Exercise instructions
Rewrite the listing below with "snapshot" changed to "record", keeping every other line and character unchanged.

Materials provided

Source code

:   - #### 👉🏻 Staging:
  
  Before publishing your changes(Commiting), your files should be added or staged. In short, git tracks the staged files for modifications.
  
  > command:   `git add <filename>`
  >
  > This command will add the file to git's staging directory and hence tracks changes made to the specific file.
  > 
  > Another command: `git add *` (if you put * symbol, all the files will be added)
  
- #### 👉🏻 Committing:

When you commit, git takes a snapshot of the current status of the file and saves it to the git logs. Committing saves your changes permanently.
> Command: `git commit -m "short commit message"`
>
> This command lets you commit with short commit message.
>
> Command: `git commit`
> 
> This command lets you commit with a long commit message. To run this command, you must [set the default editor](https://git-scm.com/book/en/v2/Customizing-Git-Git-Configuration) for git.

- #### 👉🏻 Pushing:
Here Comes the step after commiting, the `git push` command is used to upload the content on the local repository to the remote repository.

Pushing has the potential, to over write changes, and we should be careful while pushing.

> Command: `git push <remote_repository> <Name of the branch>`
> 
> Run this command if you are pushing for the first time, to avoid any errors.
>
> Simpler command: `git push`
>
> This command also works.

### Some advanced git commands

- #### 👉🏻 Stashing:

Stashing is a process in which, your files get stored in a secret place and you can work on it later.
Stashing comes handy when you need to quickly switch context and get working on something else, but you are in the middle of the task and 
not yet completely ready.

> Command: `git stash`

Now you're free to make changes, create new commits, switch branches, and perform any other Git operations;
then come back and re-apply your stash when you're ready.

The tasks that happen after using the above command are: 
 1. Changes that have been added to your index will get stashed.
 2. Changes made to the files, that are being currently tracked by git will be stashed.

Response to the exercise
Source code

:   - #### 👉🏻 Staging:
  
  Before publishing your changes(Commiting), your files should be added or staged. In short, git tracks the staged files for modifications.
  
  > command:   `git add <filename>`
  >
  > This command will add the file to git's staging directory and hence tracks changes made to the specific file.
  > 
  > Another command: `git add *` (if you put * symbol, all the files will be added)
  
- #### 👉🏻 Committing:

When you commit, git takes a record of the current status of the file and saves it to the git logs. Committing saves your changes permanently.
> Command: `git commit -m "short commit message"`
>
> This command lets you commit with short commit message.
>
> Command: `git commit`
> 
> This command lets you commit with a long commit message. To run this command, you must [set the default editor](https://git-scm.com/book/en/v2/Customizing-Git-Git-Configuration) for git.

- #### 👉🏻 Pushing:
Here Comes the step after commiting, the `git push` command is used to upload the content on the local repository to the remote repository.

Pushing has the potential, to over write changes, and we should be careful while pushing.

> Command: `git push <remote_repository> <Name of the branch>`
> 
> Run this command if you are pushing for the first time, to avoid any errors.
>
> Simpler command: `git push`
>
> This command also works.

### Some advanced git commands

- #### 👉🏻 Stashing:

Stashing is a process in which, your files get stored in a secret place and you can work on it later.
Stashing comes handy when you need to quickly switch context and get working on something else, but you are in the middle of the task and 
not yet completely ready.

> Command: `git stash`

Now you're free to make changes, create new commits, switch branches, and perform any other Git operations;
then come back and re-apply your stash when you're ready.

The tasks that happen after using the above command are: 
 1. Changes that have been added to your index will get stashed.
 2. Changes made to the files, that are being currently tracked by git will be stashed.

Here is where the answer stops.